EXERCISE: Reprint all of the data below exactly as shown and skip every image.

SUPPLIED DATA:
◆ ◆ ◆
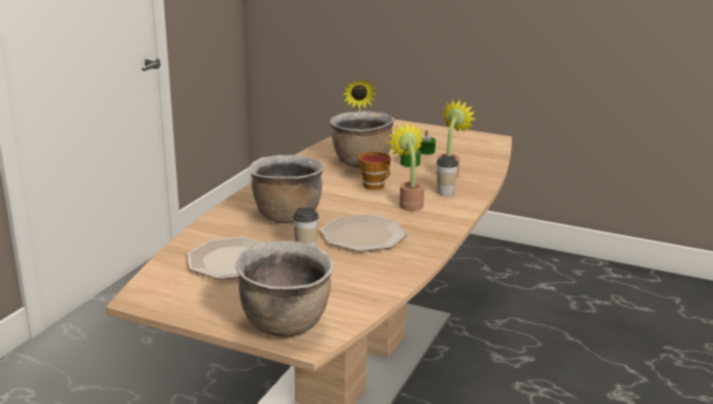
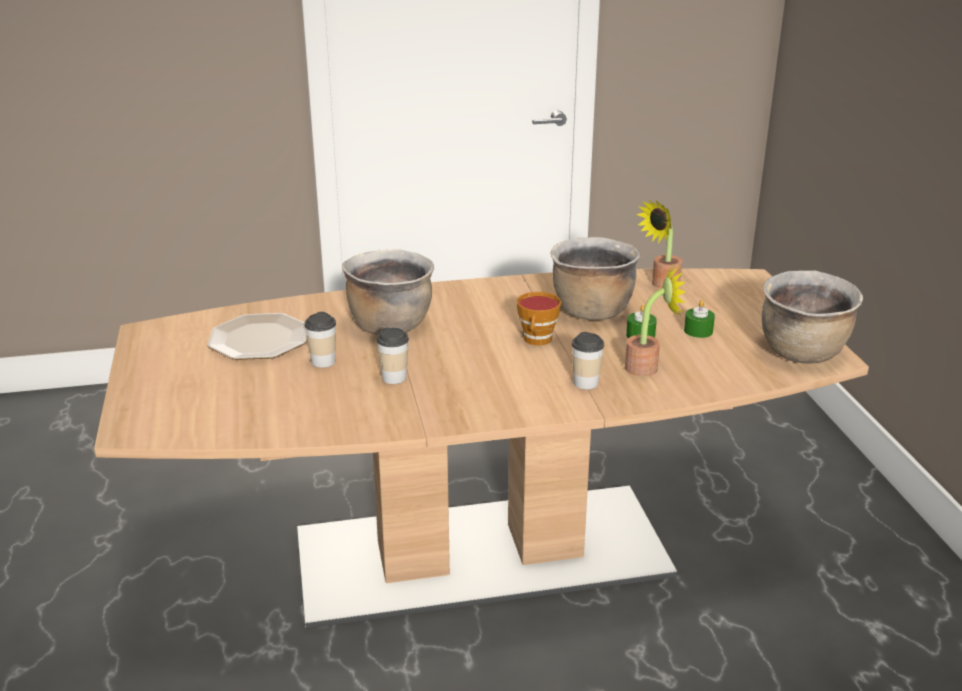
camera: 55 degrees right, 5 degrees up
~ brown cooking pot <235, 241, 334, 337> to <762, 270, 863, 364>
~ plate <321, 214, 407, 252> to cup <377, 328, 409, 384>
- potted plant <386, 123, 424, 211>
◆ ◆ ◆
ANSWER TO THE EXERCISE:
camera: 55 degrees right, 5 degrees up
~ brown cooking pot <235, 241, 334, 337> to <762, 270, 863, 364>
~ plate <321, 214, 407, 252> to cup <377, 328, 409, 384>
- potted plant <386, 123, 424, 211>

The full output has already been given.